*** Data provided
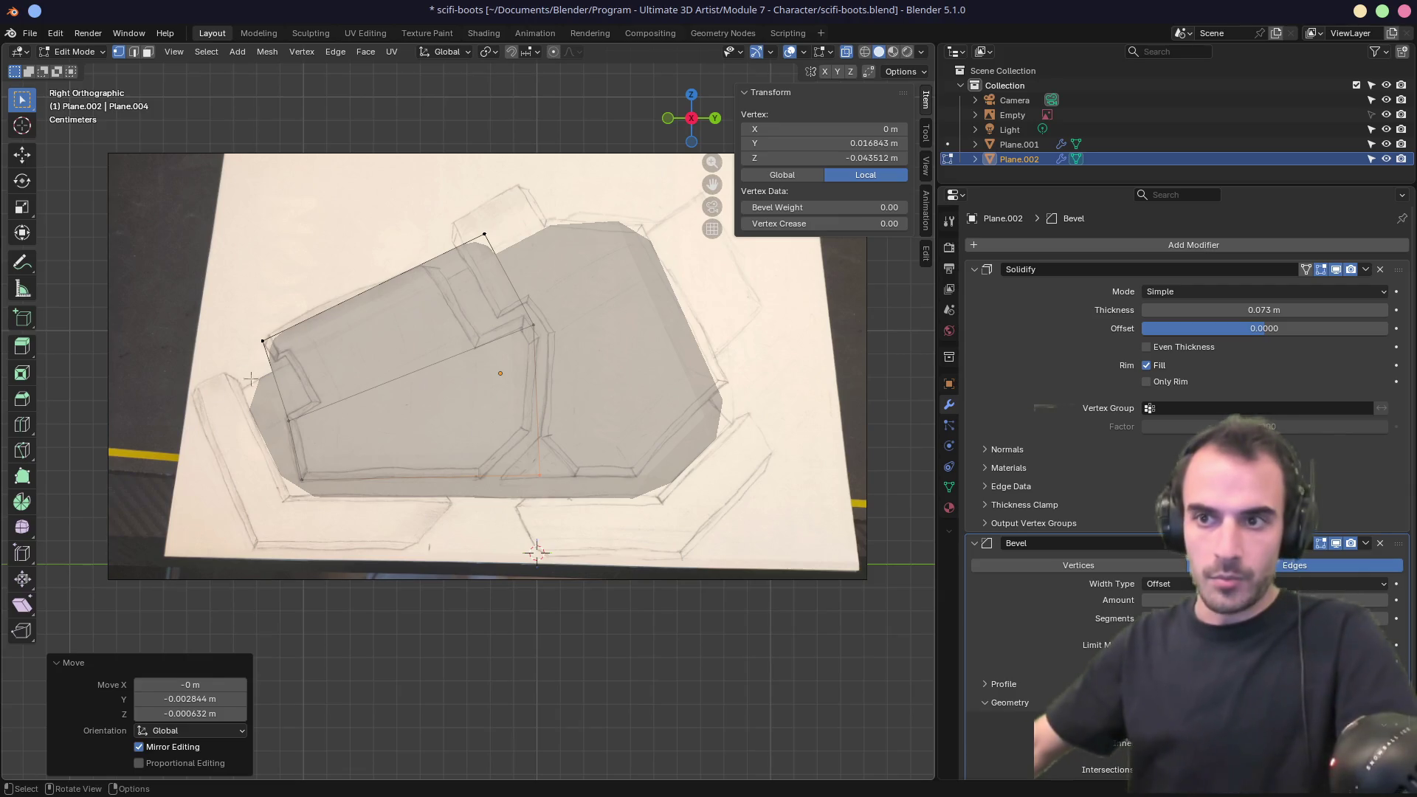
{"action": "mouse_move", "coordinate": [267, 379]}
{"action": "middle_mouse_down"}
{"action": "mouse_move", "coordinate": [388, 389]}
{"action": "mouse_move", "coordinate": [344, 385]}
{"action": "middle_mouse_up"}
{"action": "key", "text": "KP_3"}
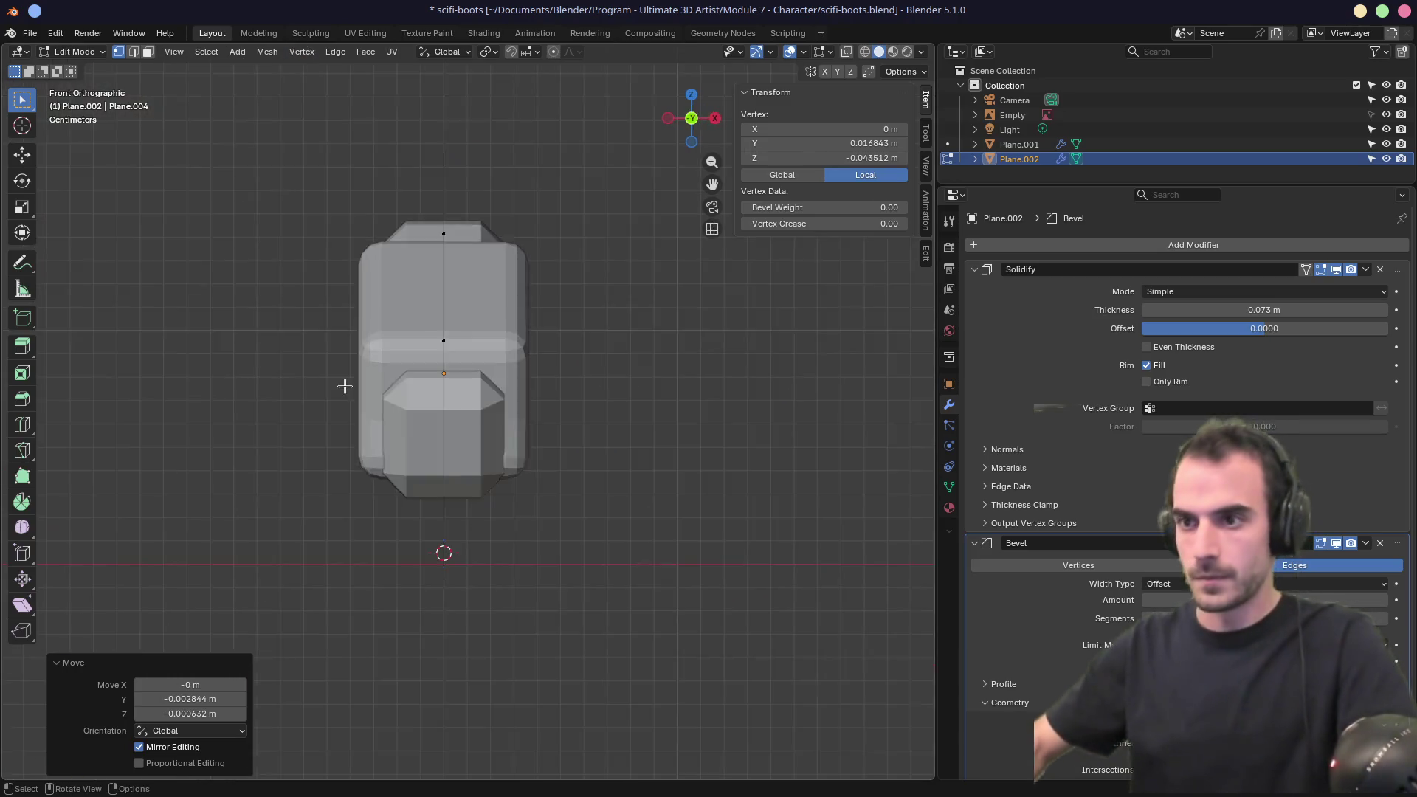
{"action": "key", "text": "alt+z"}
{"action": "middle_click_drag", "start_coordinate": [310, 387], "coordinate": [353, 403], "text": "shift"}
******
About this exercise
Could the data be reproduced exactly, with the pictures omitted?

Solution
{"action": "mouse_move", "coordinate": [267, 379]}
{"action": "middle_mouse_down"}
{"action": "mouse_move", "coordinate": [388, 389]}
{"action": "mouse_move", "coordinate": [344, 385]}
{"action": "middle_mouse_up"}
{"action": "key", "text": "KP_3"}
{"action": "key", "text": "alt+z"}
{"action": "middle_click_drag", "start_coordinate": [310, 387], "coordinate": [353, 403], "text": "shift"}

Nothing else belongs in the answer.